■ **Problem description**
Reproduce the text of each row below verbatim, keeping its original line breaks.
[Available data]
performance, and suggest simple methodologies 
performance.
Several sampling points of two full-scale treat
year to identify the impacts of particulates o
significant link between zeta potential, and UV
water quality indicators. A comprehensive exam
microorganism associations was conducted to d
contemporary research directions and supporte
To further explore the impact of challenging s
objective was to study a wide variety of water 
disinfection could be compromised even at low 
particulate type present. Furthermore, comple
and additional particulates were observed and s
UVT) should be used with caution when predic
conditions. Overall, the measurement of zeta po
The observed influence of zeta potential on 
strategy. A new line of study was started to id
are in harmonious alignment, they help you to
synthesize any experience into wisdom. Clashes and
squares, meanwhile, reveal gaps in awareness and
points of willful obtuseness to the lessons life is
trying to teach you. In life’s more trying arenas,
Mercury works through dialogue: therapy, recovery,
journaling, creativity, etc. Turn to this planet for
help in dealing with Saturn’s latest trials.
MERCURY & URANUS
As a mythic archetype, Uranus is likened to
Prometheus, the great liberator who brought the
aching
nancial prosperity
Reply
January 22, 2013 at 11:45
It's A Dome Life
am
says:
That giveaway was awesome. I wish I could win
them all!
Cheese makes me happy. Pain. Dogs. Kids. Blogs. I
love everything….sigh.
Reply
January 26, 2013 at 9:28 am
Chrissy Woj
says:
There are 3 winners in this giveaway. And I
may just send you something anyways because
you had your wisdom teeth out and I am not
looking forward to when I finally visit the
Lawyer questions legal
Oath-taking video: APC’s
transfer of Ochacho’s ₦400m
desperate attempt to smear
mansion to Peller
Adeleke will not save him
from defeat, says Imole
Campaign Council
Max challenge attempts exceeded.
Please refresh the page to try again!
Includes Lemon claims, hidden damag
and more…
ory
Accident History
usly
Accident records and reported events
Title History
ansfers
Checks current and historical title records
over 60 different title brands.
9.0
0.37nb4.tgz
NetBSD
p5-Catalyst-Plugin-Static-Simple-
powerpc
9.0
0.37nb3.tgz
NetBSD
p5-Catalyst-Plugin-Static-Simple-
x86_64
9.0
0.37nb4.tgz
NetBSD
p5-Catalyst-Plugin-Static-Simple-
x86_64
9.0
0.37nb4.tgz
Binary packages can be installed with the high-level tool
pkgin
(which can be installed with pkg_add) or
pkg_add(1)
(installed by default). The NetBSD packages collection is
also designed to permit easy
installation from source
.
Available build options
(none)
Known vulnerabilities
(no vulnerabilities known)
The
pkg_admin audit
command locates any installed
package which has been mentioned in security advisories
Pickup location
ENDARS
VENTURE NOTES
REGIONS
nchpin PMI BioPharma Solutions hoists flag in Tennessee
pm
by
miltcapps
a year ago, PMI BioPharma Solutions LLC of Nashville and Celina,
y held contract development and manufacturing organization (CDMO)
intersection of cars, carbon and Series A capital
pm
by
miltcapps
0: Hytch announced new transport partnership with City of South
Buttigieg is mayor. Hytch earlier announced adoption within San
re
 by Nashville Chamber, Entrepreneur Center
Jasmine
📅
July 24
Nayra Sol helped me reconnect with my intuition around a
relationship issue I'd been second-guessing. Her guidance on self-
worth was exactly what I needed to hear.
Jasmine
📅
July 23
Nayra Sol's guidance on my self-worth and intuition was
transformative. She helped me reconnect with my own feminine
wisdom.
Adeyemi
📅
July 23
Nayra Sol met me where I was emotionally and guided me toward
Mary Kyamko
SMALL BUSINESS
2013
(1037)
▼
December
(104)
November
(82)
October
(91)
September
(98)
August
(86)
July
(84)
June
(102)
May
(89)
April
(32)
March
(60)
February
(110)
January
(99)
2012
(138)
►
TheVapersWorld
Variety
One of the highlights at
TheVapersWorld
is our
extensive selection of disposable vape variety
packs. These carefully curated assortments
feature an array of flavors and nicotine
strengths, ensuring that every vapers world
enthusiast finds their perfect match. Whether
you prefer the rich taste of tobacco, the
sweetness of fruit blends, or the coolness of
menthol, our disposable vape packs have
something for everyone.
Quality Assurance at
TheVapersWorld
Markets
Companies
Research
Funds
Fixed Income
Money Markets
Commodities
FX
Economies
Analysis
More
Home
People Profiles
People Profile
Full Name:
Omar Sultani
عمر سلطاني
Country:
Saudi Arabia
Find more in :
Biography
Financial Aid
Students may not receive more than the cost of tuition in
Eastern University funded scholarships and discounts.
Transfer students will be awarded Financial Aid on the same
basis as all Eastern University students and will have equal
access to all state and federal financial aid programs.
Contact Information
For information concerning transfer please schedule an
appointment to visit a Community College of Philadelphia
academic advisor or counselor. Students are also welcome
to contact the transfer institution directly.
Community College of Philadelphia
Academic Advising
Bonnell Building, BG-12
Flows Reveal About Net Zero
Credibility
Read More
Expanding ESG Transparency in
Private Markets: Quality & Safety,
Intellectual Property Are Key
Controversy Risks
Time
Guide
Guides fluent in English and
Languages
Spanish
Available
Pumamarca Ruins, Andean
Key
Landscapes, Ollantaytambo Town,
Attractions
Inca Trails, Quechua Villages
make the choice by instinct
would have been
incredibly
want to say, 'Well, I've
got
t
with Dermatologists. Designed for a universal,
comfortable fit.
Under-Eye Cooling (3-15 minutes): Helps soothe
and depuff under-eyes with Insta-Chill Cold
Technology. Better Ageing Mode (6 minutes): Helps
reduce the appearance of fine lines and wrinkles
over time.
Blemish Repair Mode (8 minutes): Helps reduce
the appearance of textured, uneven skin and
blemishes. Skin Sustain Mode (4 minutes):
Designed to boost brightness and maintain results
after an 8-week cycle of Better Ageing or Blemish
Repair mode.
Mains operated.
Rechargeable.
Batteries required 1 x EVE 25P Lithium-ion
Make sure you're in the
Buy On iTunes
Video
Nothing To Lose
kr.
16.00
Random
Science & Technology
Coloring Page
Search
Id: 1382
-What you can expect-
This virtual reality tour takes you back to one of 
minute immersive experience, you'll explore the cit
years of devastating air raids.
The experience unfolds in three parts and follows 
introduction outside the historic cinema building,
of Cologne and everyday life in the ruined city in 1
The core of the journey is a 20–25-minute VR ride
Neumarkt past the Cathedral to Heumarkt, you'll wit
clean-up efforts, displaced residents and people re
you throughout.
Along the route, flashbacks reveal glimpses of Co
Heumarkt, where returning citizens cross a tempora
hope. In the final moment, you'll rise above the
[/Available data]
■ **Answer below**
performance, and suggest simple methodologies 
performance.
Several sampling points of two full-scale treat
year to identify the impacts of particulates o
significant link between zeta potential, and UV
water quality indicators. A comprehensive exam
microorganism associations was conducted to d
contemporary research directions and supporte
To further explore the impact of challenging s
objective was to study a wide variety of water 
disinfection could be compromised even at low 
particulate type present. Furthermore, comple
and additional particulates were observed and s
UVT) should be used with caution when predic
conditions. Overall, the measurement of zeta po
The observed influence of zeta potential on 
strategy. A new line of study was started to id
are in harmonious alignment, they help you to
synthesize any experience into wisdom. Clashes and
squares, meanwhile, reveal gaps in awareness and
points of willful obtuseness to the lessons life is
trying to teach you. In life’s more trying arenas,
Mercury works through dialogue: therapy, recovery,
journaling, creativity, etc. Turn to this planet for
help in dealing with Saturn’s latest trials.
MERCURY & URANUS
As a mythic archetype, Uranus is likened to
Prometheus, the great liberator who brought the
aching
nancial prosperity
Reply
January 22, 2013 at 11:45
It's A Dome Life
am
says:
That giveaway was awesome. I wish I could win
them all!
Cheese makes me happy. Pain. Dogs. Kids. Blogs. I
love everything….sigh.
Reply
January 26, 2013 at 9:28 am
Chrissy Woj
says:
There are 3 winners in this giveaway. And I
may just send you something anyways because
you had your wisdom teeth out and I am not
looking forward to when I finally visit the
Lawyer questions legal
Oath-taking video: APC’s
transfer of Ochacho’s ₦400m
desperate attempt to smear
mansion to Peller
Adeleke will not save him
from defeat, says Imole
Campaign Council
Max challenge attempts exceeded.
Please refresh the page to try again!
Includes Lemon claims, hidden damag
and more…
ory
Accident History
usly
Accident records and reported events
Title History
ansfers
Checks current and historical title records
over 60 different title brands.
9.0
0.37nb4.tgz
NetBSD
p5-Catalyst-Plugin-Static-Simple-
powerpc
9.0
0.37nb3.tgz
NetBSD
p5-Catalyst-Plugin-Static-Simple-
x86_64
9.0
0.37nb4.tgz
NetBSD
p5-Catalyst-Plugin-Static-Simple-
x86_64
9.0
0.37nb4.tgz
Binary packages can be installed with the high-level tool
pkgin
(which can be installed with pkg_add) or
pkg_add(1)
(installed by default). The NetBSD packages collection is
also designed to permit easy
installation from source
.
Available build options
(none)
Known vulnerabilities
(no vulnerabilities known)
The
pkg_admin audit
command locates any installed
package which has been mentioned in security advisories
Pickup location
ENDARS
VENTURE NOTES
REGIONS
nchpin PMI BioPharma Solutions hoists flag in Tennessee
pm
by
miltcapps
a year ago, PMI BioPharma Solutions LLC of Nashville and Celina,
y held contract development and manufacturing organization (CDMO)
intersection of cars, carbon and Series A capital
pm
by
miltcapps
0: Hytch announced new transport partnership with City of South
Buttigieg is mayor. Hytch earlier announced adoption within San
re
 by Nashville Chamber, Entrepreneur Center
Jasmine
📅
July 24
Nayra Sol helped me reconnect with my intuition around a
relationship issue I'd been second-guessing. Her guidance on self-
worth was exactly what I needed to hear.
Jasmine
📅
July 23
Nayra Sol's guidance on my self-worth and intuition was
transformative. She helped me reconnect with my own feminine
wisdom.
Adeyemi
📅
July 23
Nayra Sol met me where I was emotionally and guided me toward
Mary Kyamko
SMALL BUSINESS
2013
(1037)
▼
December
(104)
November
(82)
October
(91)
September
(98)
August
(86)
July
(84)
June
(102)
May
(89)
April
(32)
March
(60)
February
(110)
January
(99)
2012
(138)
►
TheVapersWorld
Variety
One of the highlights at
TheVapersWorld
is our
extensive selection of disposable vape variety
packs. These carefully curated assortments
feature an array of flavors and nicotine
strengths, ensuring that every vapers world
enthusiast finds their perfect match. Whether
you prefer the rich taste of tobacco, the
sweetness of fruit blends, or the coolness of
menthol, our disposable vape packs have
something for everyone.
Quality Assurance at
TheVapersWorld
Markets
Companies
Research
Funds
Fixed Income
Money Markets
Commodities
FX
Economies
Analysis
More
Home
People Profiles
People Profile
Full Name:
Omar Sultani
عمر سلطاني
Country:
Saudi Arabia
Find more in :
Biography
Financial Aid
Students may not receive more than the cost of tuition in
Eastern University funded scholarships and discounts.
Transfer students will be awarded Financial Aid on the same
basis as all Eastern University students and will have equal
access to all state and federal financial aid programs.
Contact Information
For information concerning transfer please schedule an
appointment to visit a Community College of Philadelphia
academic advisor or counselor. Students are also welcome
to contact the transfer institution directly.
Community College of Philadelphia
Academic Advising
Bonnell Building, BG-12
Flows Reveal About Net Zero
Credibility
Read More
Expanding ESG Transparency in
Private Markets: Quality & Safety,
Intellectual Property Are Key
Controversy Risks
Time
Guide
Guides fluent in English and
Languages
Spanish
Available
Pumamarca Ruins, Andean
Key
Landscapes, Ollantaytambo Town,
Attractions
Inca Trails, Quechua Villages
make the choice by instinct
would have been
incredibly
want to say, 'Well, I've
got
t
with Dermatologists. Designed for a universal,
comfortable fit.
Under-Eye Cooling (3-15 minutes): Helps soothe
and depuff under-eyes with Insta-Chill Cold
Technology. Better Ageing Mode (6 minutes): Helps
reduce the appearance of fine lines and wrinkles
over time.
Blemish Repair Mode (8 minutes): Helps reduce
the appearance of textured, uneven skin and
blemishes. Skin Sustain Mode (4 minutes):
Designed to boost brightness and maintain results
after an 8-week cycle of Better Ageing or Blemish
Repair mode.
Mains operated.
Rechargeable.
Batteries required 1 x EVE 25P Lithium-ion
Make sure you're in the
Buy On iTunes
Video
Nothing To Lose
kr.
16.00
Random
Science & Technology
Coloring Page
Search
Id: 1382
-What you can expect-
This virtual reality tour takes you back to one of 
minute immersive experience, you'll explore the cit
years of devastating air raids.
The experience unfolds in three parts and follows 
introduction outside the historic cinema building,
of Cologne and everyday life in the ruined city in 1
The core of the journey is a 20–25-minute VR ride
Neumarkt past the Cathedral to Heumarkt, you'll wit
clean-up efforts, displaced residents and people re
you throughout.
Along the route, flashbacks reveal glimpses of Co
Heumarkt, where returning citizens cross a tempora
hope. In the final moment, you'll rise above the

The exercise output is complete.